> [TASK DESCRIPTION] Your answer must be a word-for-word copy of the listing below, minus its pictures.

▼

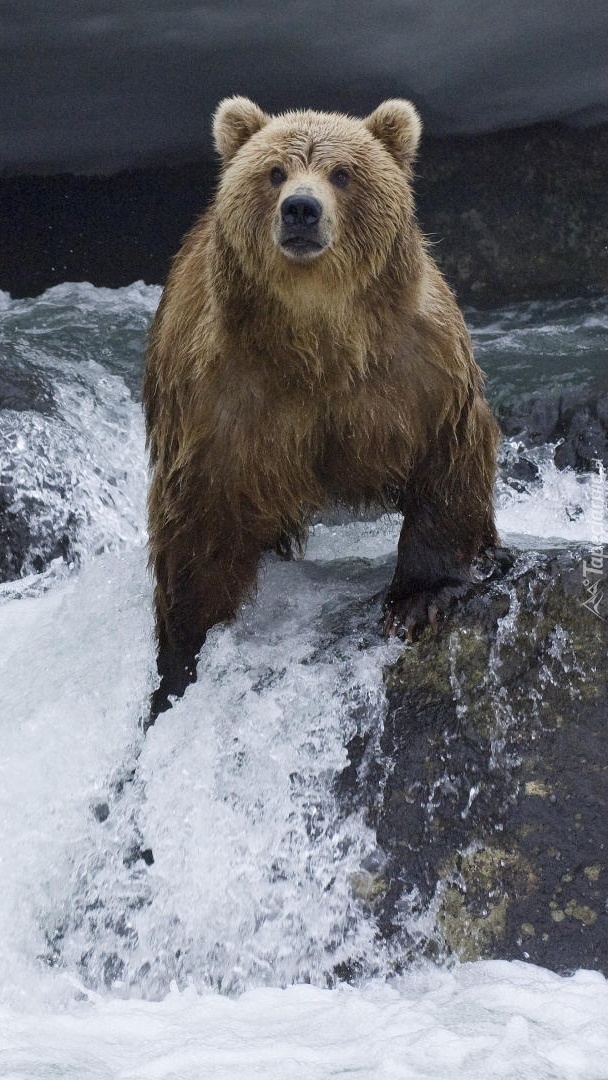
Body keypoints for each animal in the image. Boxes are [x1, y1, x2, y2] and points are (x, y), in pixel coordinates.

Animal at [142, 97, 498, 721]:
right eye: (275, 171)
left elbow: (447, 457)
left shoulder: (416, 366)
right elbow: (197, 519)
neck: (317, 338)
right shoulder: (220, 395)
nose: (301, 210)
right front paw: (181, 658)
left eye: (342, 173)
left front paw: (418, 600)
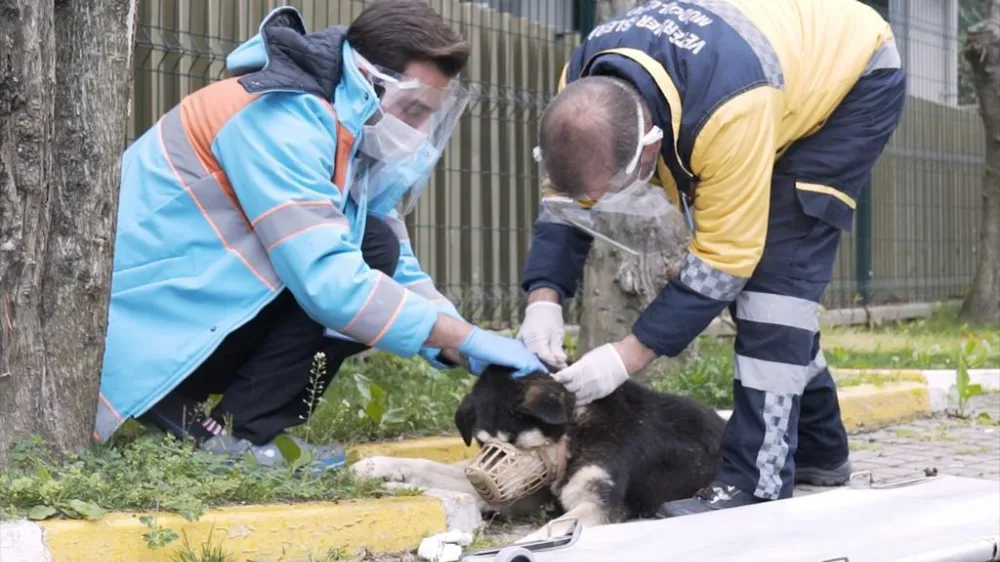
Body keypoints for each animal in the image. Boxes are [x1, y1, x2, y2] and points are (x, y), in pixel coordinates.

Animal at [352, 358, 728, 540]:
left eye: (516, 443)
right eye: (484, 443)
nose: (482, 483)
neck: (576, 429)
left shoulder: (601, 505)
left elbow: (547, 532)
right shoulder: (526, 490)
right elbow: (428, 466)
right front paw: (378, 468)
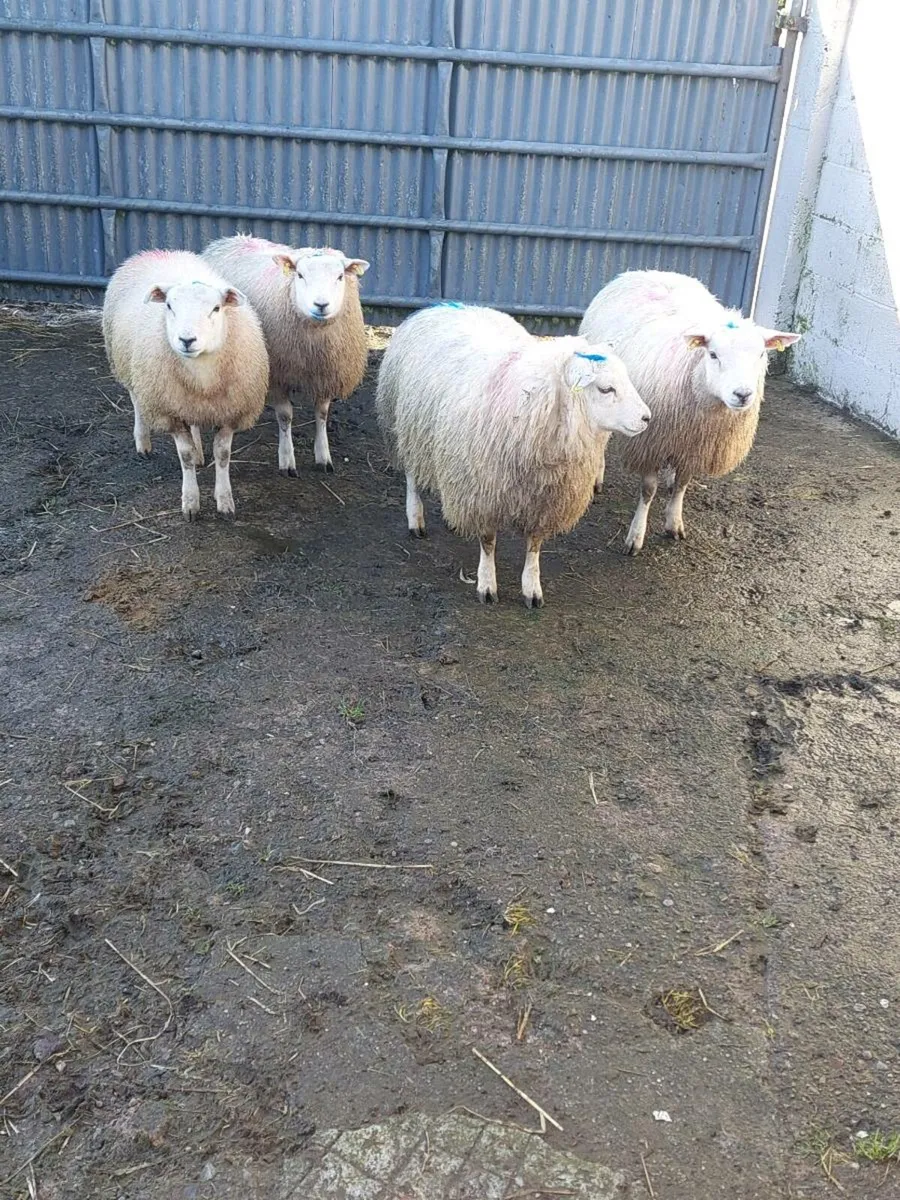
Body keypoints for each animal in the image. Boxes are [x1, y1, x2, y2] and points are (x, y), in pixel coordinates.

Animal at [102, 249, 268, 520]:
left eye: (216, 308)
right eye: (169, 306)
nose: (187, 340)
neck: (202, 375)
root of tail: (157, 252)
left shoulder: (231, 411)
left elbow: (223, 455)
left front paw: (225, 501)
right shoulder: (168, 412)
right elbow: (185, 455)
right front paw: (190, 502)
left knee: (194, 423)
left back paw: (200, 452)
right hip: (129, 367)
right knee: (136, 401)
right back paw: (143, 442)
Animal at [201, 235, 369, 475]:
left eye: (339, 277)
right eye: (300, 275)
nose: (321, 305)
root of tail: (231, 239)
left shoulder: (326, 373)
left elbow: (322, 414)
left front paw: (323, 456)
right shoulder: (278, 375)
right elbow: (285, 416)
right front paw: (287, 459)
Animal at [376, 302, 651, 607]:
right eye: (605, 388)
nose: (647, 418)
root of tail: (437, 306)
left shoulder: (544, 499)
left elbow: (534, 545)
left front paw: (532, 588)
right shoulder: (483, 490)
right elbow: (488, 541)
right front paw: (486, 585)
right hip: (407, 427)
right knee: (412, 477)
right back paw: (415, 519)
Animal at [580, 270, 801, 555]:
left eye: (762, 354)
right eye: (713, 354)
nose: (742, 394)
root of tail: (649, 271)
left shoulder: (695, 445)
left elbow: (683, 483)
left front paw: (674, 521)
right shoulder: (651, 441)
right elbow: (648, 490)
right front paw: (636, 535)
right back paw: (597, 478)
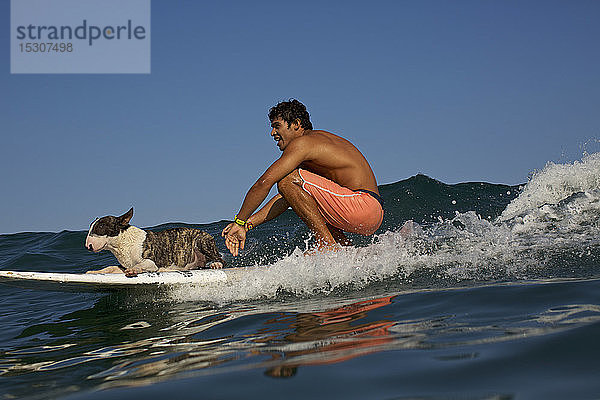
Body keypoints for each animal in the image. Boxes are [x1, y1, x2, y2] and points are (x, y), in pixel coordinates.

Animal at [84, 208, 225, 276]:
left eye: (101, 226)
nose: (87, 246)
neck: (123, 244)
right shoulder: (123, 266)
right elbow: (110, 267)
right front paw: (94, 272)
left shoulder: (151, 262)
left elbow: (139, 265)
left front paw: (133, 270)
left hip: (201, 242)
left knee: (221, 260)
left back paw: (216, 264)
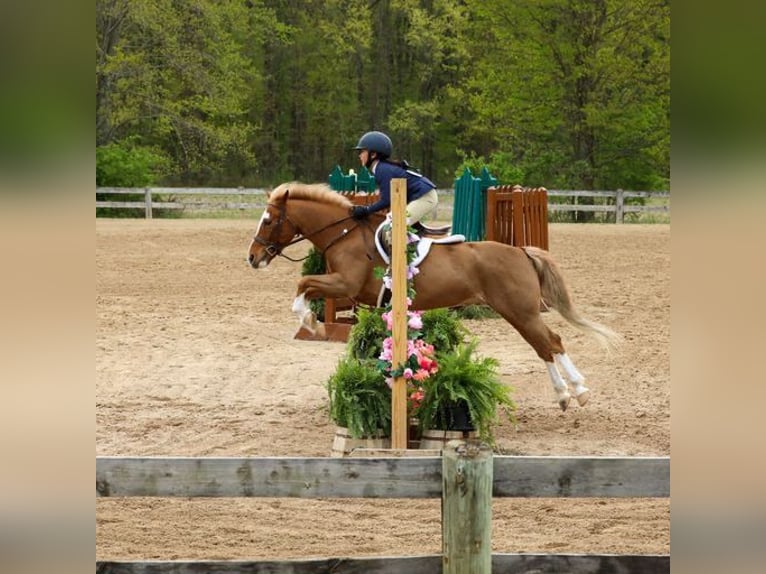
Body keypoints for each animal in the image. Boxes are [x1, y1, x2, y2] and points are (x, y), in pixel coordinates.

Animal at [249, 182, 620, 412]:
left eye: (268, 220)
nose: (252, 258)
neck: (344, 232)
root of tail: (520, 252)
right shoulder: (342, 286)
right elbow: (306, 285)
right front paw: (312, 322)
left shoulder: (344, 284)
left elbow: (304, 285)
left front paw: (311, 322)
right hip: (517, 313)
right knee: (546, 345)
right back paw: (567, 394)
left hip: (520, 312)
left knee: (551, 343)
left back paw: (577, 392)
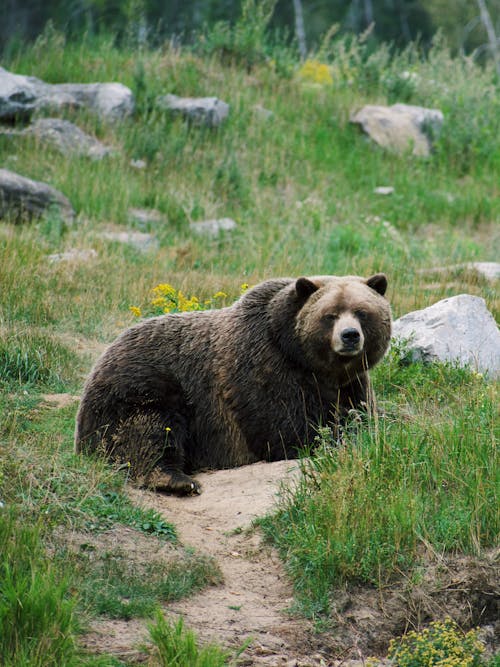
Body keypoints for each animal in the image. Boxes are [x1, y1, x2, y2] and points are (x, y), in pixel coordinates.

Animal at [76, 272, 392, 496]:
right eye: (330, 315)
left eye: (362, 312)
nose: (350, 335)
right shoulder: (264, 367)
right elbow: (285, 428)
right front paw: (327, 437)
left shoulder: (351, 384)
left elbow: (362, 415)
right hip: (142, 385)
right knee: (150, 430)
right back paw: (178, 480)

▲

> [RESULT OF THIS EXERCISE]
Body keypoints for each animal in the image. Boxes are [x1, y1, x2, y2] and points are (x, y), in pixel coordinates.

Animal at [142, 97, 498, 721]:
right eye: (275, 171)
left elbow: (447, 457)
left shoulder: (416, 366)
right elbow: (197, 519)
neck: (317, 338)
right shoulder: (220, 395)
nose: (301, 210)
right front paw: (181, 658)
left eye: (342, 173)
left front paw: (418, 600)
Body keypoints for each animal in the image. Boxes are [x1, y1, x2, y2] and points are (x, y), in pixel coordinates.

Animal at [352, 358, 728, 540]:
left eye: (516, 443)
right eye: (484, 443)
nose: (482, 483)
neck: (576, 429)
left shoulder: (601, 505)
left elbow: (547, 532)
right shoulder: (526, 490)
right elbow: (428, 466)
right front paw: (378, 468)
Body keypoints for each animal in the image. Boxes are [x1, y1, x2, y2] and points are (x, y), in pixel coordinates.

Animal at [102, 249, 268, 520]:
left eye: (216, 308)
right eye: (169, 306)
nose: (187, 340)
neck: (202, 375)
root of tail: (157, 252)
left shoulder: (231, 411)
left elbow: (223, 455)
left front paw: (225, 501)
right shoulder: (168, 412)
right elbow: (185, 455)
right front paw: (190, 502)
left knee: (194, 423)
left back paw: (200, 452)
right hip: (129, 367)
right knee: (136, 401)
right back paw: (143, 442)
Animal at [201, 235, 369, 475]:
left eye: (339, 277)
right eye: (300, 275)
nose: (321, 305)
root of tail: (231, 239)
left shoulder: (326, 373)
left elbow: (322, 414)
left front paw: (323, 456)
right shoulder: (278, 375)
right elbow: (285, 416)
right front paw: (287, 459)
Animal at [376, 302, 651, 607]:
right eye: (605, 388)
nose: (647, 418)
root of tail: (437, 306)
left shoulder: (544, 499)
left elbow: (534, 545)
left front paw: (532, 588)
right shoulder: (483, 490)
right elbow: (488, 541)
right front paw: (486, 585)
right hip: (407, 427)
right knee: (412, 477)
right back paw: (415, 519)
Animal at [580, 270, 801, 555]:
left eye: (762, 354)
right eye: (713, 354)
nose: (742, 394)
root of tail: (649, 271)
left shoulder: (695, 445)
left elbow: (683, 483)
left front paw: (674, 521)
right shoulder: (651, 441)
right elbow: (648, 490)
right front paw: (636, 535)
right back paw: (597, 478)
Body keypoints for each animal in the image. Boxes are [x1, y1, x2, y2] and points are (x, y), in pixel coordinates.

Animal at [84, 208, 225, 276]:
left eye: (101, 226)
nose: (87, 246)
neck: (123, 244)
right shoulder: (123, 266)
right elbow: (110, 267)
right front paw: (94, 272)
left shoulder: (151, 262)
left elbow: (139, 265)
left front paw: (133, 270)
left hip: (201, 242)
left knee: (221, 260)
left back paw: (216, 264)
Body keypoints for each animal in the image. Boxes are [x1, y1, x2, y2] and points are (x, y), in pixel coordinates.

Animal at [249, 182, 620, 412]:
left eye: (268, 220)
nose: (252, 258)
neck: (344, 232)
root of tail: (520, 252)
right shoulder: (342, 286)
right elbow: (306, 285)
right front paw: (312, 322)
left shoulder: (344, 284)
left elbow: (304, 285)
left front paw: (311, 322)
right hip: (517, 313)
right knee: (546, 345)
right back paw: (567, 394)
left hip: (520, 312)
left knee: (551, 343)
left back paw: (577, 392)
Body keypoints for each animal in the image. Boxes are [x1, y1, x2, y2] and points are (x, y), in pixel coordinates.

Animal at [76, 272, 392, 496]:
right eye: (330, 315)
left eye: (362, 312)
nose: (350, 335)
right shoulder: (264, 367)
right elbow: (285, 428)
right front paw: (327, 437)
left shoulder: (351, 384)
left elbow: (362, 415)
right hip: (142, 385)
right knee: (150, 430)
right back paw: (178, 480)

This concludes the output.